▶ **Problem to solve**
Gather, from the data below, each line in which the word "this" occurs.

(Beginning of Dataset excerpts)

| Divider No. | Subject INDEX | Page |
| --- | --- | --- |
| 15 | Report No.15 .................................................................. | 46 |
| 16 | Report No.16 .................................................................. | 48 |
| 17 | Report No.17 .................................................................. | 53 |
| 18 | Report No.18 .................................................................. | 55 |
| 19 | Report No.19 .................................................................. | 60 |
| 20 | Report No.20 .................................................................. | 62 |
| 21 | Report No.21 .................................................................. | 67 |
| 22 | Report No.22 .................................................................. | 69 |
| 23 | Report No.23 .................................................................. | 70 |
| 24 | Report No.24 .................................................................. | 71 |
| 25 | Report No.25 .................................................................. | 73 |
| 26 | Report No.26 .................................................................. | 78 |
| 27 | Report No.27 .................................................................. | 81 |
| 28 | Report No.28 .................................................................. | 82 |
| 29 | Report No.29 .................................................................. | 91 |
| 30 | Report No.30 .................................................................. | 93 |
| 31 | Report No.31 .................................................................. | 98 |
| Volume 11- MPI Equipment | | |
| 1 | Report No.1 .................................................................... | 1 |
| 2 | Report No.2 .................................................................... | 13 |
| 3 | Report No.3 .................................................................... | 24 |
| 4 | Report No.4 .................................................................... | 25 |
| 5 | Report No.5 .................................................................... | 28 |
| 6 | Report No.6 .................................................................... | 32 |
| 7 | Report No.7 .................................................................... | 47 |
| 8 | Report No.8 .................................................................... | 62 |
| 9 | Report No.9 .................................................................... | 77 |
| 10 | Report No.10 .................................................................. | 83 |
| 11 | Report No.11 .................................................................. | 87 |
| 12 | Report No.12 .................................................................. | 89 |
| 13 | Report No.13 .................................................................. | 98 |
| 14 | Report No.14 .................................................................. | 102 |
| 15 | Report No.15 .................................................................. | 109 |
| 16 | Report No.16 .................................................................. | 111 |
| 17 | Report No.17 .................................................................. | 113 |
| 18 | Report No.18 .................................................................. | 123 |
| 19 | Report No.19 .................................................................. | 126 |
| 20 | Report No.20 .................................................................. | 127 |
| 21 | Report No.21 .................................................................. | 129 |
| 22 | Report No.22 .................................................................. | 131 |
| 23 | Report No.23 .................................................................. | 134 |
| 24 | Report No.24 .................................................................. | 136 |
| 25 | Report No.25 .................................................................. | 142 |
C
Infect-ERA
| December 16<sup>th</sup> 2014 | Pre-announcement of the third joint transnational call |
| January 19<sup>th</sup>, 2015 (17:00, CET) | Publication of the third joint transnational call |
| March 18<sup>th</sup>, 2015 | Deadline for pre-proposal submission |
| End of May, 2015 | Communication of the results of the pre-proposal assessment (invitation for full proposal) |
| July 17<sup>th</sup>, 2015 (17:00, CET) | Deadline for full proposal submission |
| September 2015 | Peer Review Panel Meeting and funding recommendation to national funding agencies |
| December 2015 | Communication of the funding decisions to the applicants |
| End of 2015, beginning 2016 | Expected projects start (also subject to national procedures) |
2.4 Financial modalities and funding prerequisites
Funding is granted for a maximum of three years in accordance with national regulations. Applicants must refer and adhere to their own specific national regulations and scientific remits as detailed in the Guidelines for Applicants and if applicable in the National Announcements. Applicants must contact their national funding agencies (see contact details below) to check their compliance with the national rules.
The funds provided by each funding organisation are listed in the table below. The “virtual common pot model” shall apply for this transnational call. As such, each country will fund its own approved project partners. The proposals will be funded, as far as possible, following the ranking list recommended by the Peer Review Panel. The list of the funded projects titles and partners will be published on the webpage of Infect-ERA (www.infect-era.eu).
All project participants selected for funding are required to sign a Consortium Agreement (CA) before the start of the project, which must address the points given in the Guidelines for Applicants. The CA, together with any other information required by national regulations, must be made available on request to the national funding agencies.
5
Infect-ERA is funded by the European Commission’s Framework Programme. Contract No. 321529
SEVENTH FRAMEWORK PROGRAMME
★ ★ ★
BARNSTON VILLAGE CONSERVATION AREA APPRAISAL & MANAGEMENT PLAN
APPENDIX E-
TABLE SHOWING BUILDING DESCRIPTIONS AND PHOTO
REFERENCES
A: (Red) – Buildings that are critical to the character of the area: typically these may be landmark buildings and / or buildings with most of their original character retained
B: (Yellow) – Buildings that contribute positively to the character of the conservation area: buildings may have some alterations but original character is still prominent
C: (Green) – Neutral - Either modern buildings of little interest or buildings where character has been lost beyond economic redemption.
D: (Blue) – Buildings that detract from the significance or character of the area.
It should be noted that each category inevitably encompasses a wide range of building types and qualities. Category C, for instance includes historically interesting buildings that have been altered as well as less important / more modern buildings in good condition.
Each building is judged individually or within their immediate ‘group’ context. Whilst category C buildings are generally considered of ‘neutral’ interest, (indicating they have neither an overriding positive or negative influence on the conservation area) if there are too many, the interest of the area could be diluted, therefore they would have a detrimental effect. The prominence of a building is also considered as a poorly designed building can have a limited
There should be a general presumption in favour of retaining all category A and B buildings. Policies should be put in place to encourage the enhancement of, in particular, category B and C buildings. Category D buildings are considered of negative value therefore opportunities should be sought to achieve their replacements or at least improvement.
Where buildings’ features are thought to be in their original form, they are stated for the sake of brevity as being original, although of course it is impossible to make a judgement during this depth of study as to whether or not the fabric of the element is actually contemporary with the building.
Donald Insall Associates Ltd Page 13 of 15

(End of Dataset excerpts)

▶ **Answer for the task**
The funds provided by each funding organisation are listed in the table below. The “virtual common pot model” shall apply for this transnational call. As such, each country will fund its own approved project partners. The proposals will be funded, as far as possible, following the ranking list recommended by the Peer Review Panel. The list of the funded projects titles and partners will be published on the webpage of Infect-ERA (www.infect-era.eu).
Where buildings’ features are thought to be in their original form, they are stated for the sake of brevity as being original, although of course it is impossible to make a judgement during this depth of study as to whether or not the fabric of the element is actually contemporary with the building.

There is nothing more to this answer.